Bowie is the most important figure in the last 20 or 30 years - by accident. And then there's the Lindsay Kemp thing with Bowie; now there's an intriguing figure.

The Flowers and Salome shows by Kemp at the Roundhouse in the mid 70s were decadent. They dripped decadence.

Kemp is a Jean Genet character come to life; he's Our Lady Of The Flowers or the brothel-keeper in Querelle of Brest. It's as if he injected the hippies with smack.

They burned a particularly cloying incense around the Roundhouse during the performances. It was like you were about to witness some arcane sacrifice.

Kemp, in many ways, was the Maud Allen of his generation - Maud Allen being the dancer who performed Wilde's Salome in 1918. She was from Canada, and had watched Sarah Bernhardt perform in San Francisco. It was said that she learned to dance by treading on a nest of vipers. She devised her vision of Salome in Berlin, and she danced the role virtually naked - a conical brassiere and a diaphanous skirt. But her performance was so mesmeric that some people swore she had not being wearing anything at all. She was a sex symbol and a woman who had invested in her all of those values of the femme fatale - the vamp. She was accused of being a spy by Billing, and sued him for libel when he suggested she was in a lesbian affair with the Prime Minister's wife, Margot Asquith. In the court, none of the male participants - judge, barristers and so on - knew any of the sexual terminology. Famously, Billing asserted that there was a lesbian group called 'The Cult of The Clitoris' and Lord Albemarle walked into the Turf Club and asked, 'Who's this Greek chap Clitoris they're all talkin' about?' To people like Billing, all of the German sexolgists who were working at that time were simply expanding the Wildean cult of decadence.

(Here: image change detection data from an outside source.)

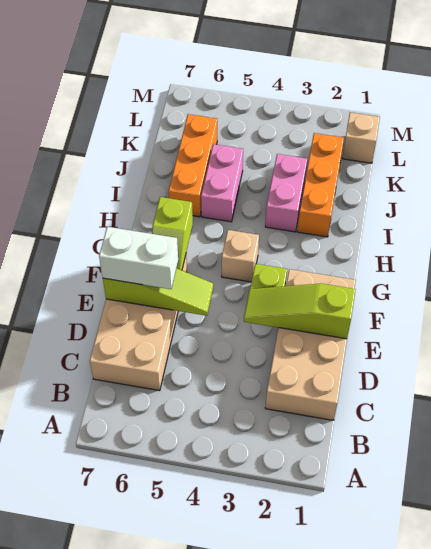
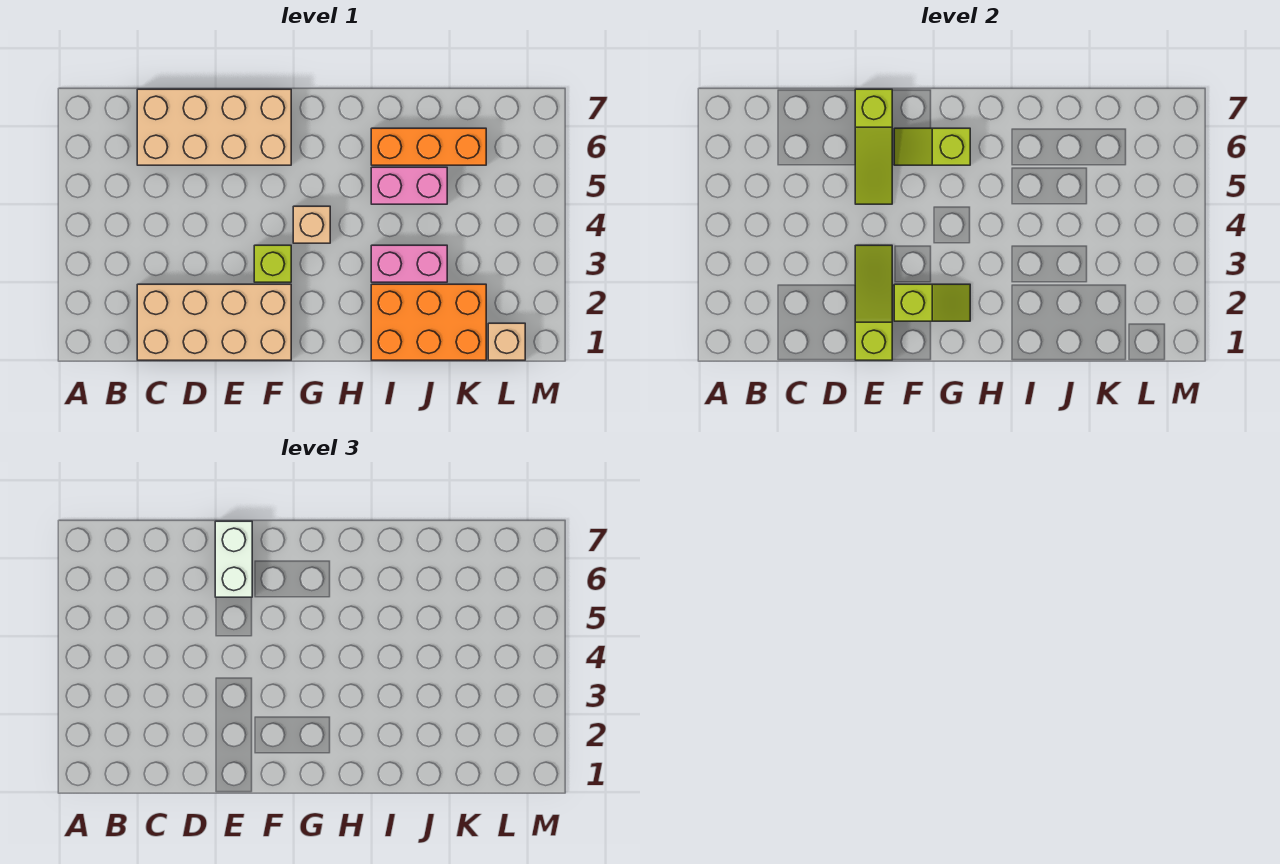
none -> lime 1x2 slope [894,284,970,321]
orange 1x3 brick [297,133,344,237] -> orange 2x3 brick [371,284,486,360]

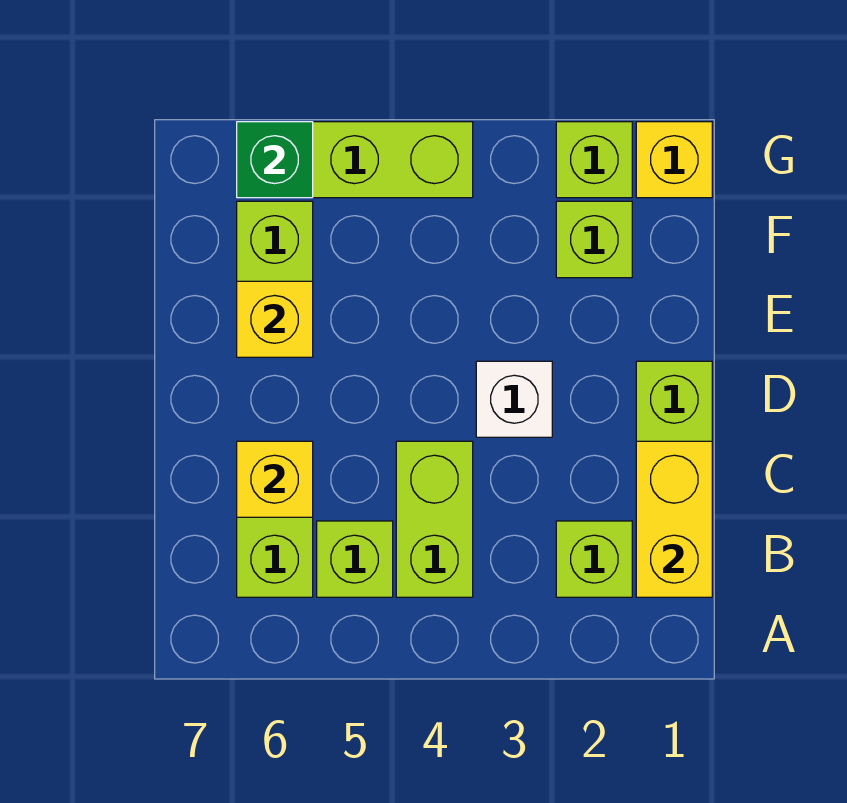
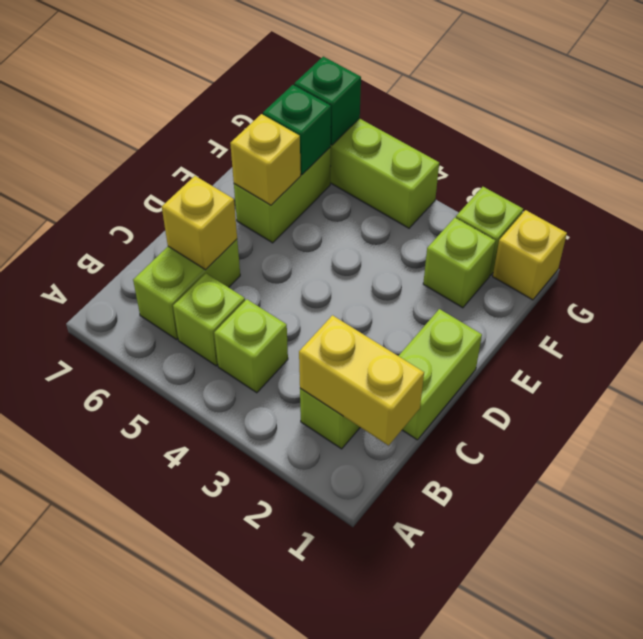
yellow 1x2 brick [636,441,712,597] -> yellow 1x2 brick turned to [299,315,424,445]
lime 1x2 brick [396,441,473,597] -> lime 1x1 brick [214,299,288,393]
white 1x1 brick [476,361,552,437] -> none
none -> green 1x1 brick [263,85,331,175]

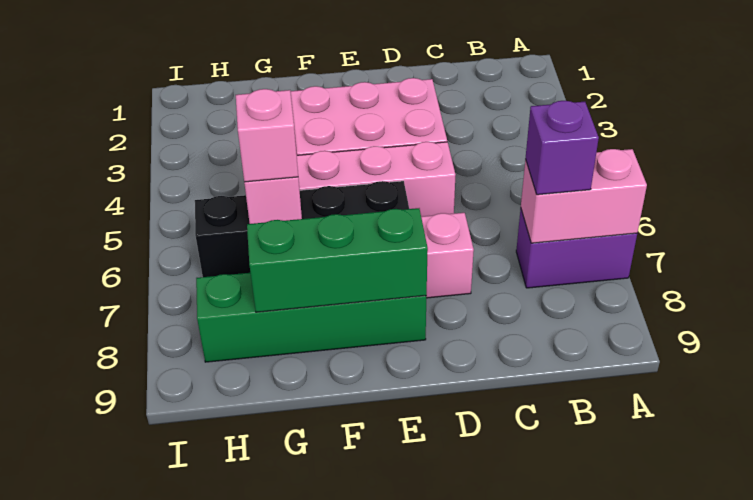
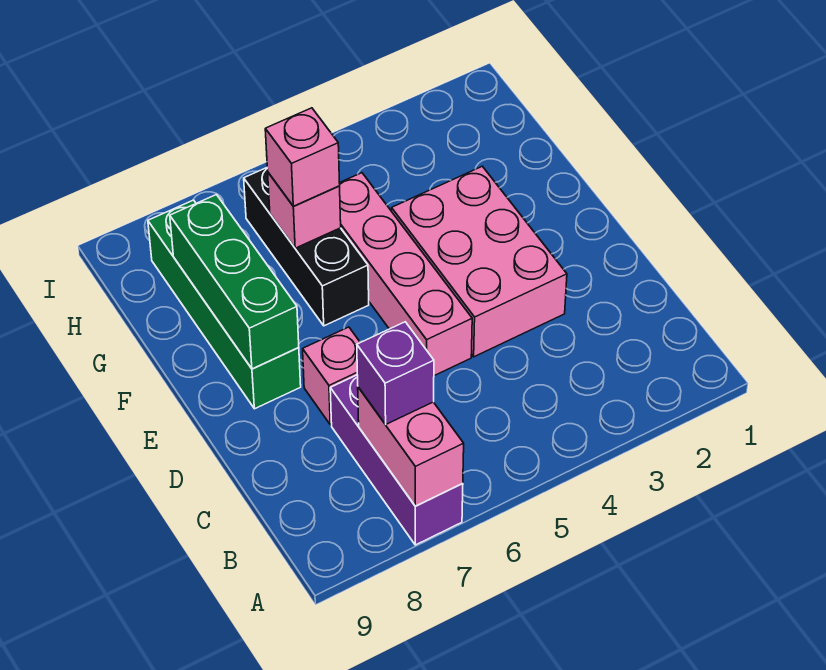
purple 1x2 brick [516,209,637,288] -> purple 1x3 brick [330,375,463,545]
black 1x4 brick [195,181,409,277] -> black 1x3 brick [244,168,369,326]

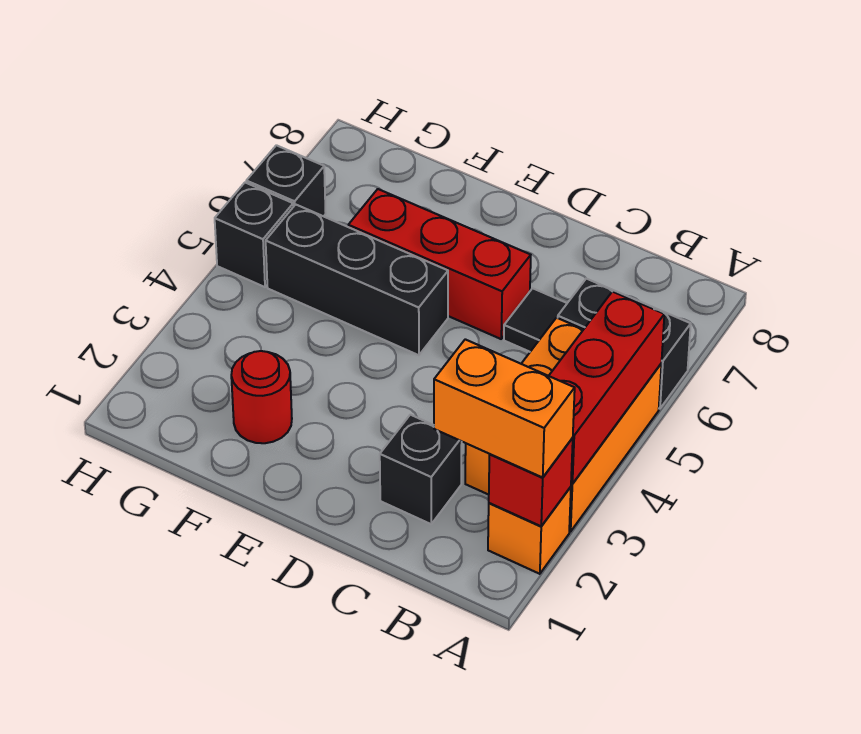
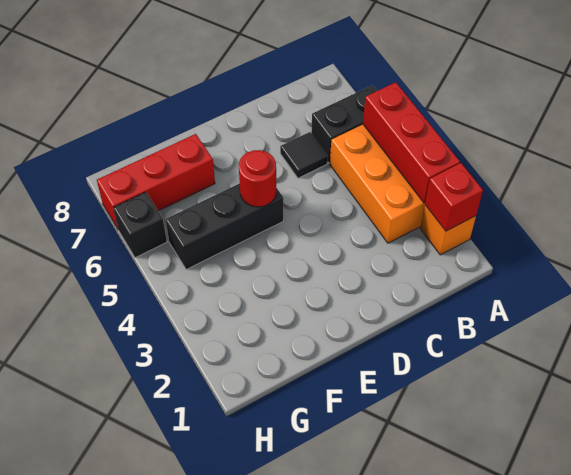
orange 1x2 brick [434,339,575,477] -> none
black 1x1 brick [380,415,462,524] -> none
red 1x3 brick [348,189,531,339] -> red 1x3 brick moved to [97,134,215,230]
red 1x1 round brick [231,351,292,443] -> red 1x1 round brick moved to [239,150,276,207]
black 1x1 brick [215,183,293,287] -> none

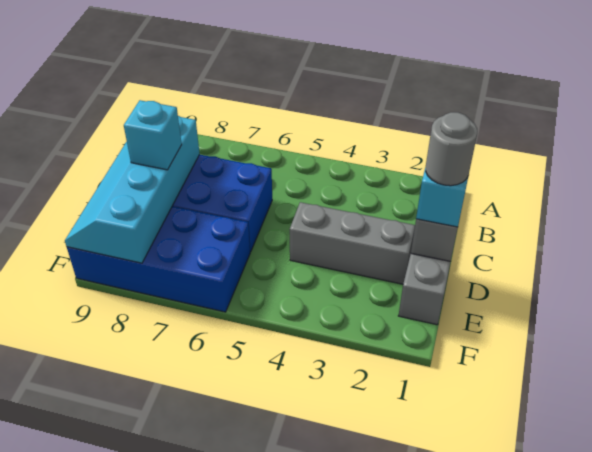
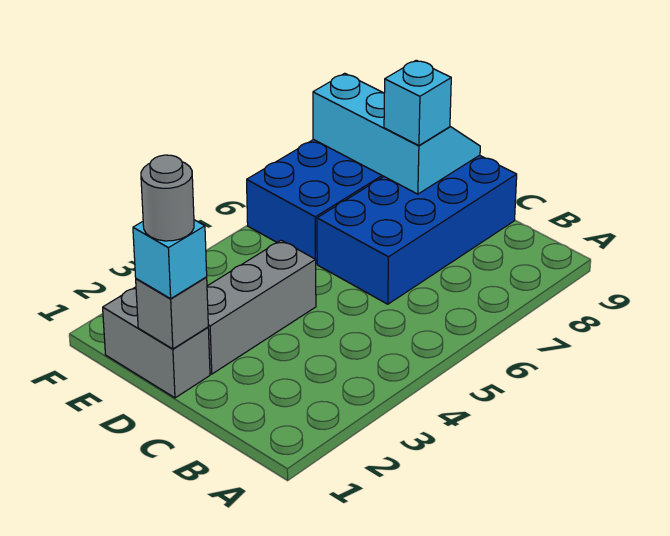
cyan 2x4 slope [65,116,200,263] -> cyan 2x3 slope [313,73,480,194]

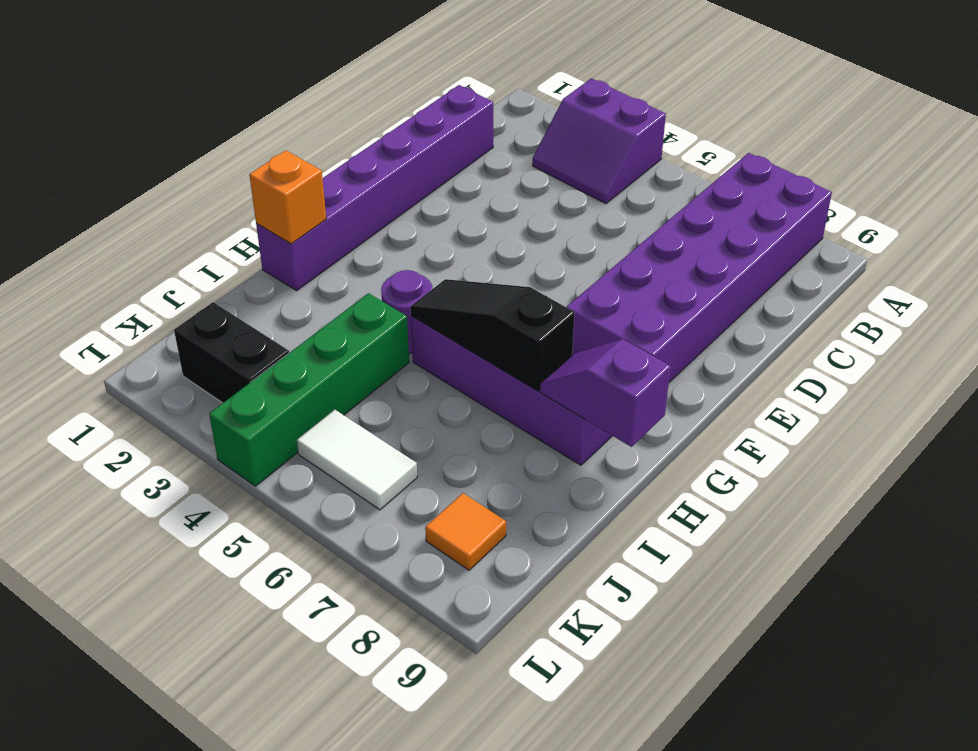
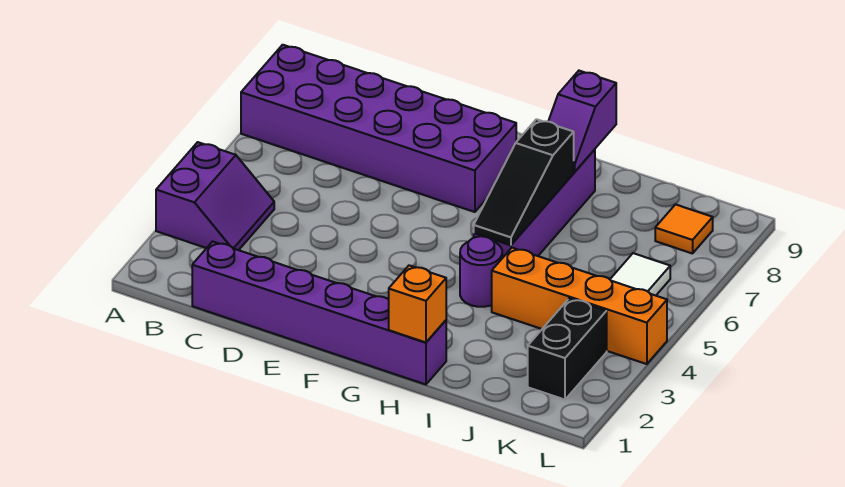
green 1x4 brick [209,293,409,486] -> orange 1x4 brick [492,248,667,364]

The link between decadence and homosexuality is pronounced yet inaccurate.

The mere invention of the term, in Europe in the 1880s, was seen as a concomitant of decadence - an import from abroad where sexual otherness was allowed, and being foreign was suspect.

Which later impacted on to English hostility towards psychoanalysis and modern art.

The judge in the Billing trial equated Cubism with sexual perversion. The conflation of homosexuality and decadence was the only way to deal with the threat it was seen to constitute. And that presents an enduring problem of perception and prejudice. The moral majority, in fact, have no moral high ground, and the decadents who oppose them can be seen as the true moralists. In some ways, it's a fight for the support of the middle classes. Wilde, like Coward, filtered the notion of decadence for the middle classes. Dorian Gray became the middle-class handbook of decadence, just as having a cocktail shaker could link you to Noel Coward.

Or having a poster of Che Guevara in the 60s could link you to Communism. Peter York had a theory that New Romanticism, in the early 80s, was a kind of Street Thatcherism posing as decadence.

New Romanticism was an attempt to recreate Cabaret at London's Blitz Club; all those girls with monocles and Eton crops, and Steve Strange attempting to be the Joel Gray, Maitre D' figure. In fact, New Romanticism took Cabaret, took punk rock, took Glam rock and mixed them all together in the name of decadence. Unfortunately, it came up with Spandau Ballet. Wasn't that a shame?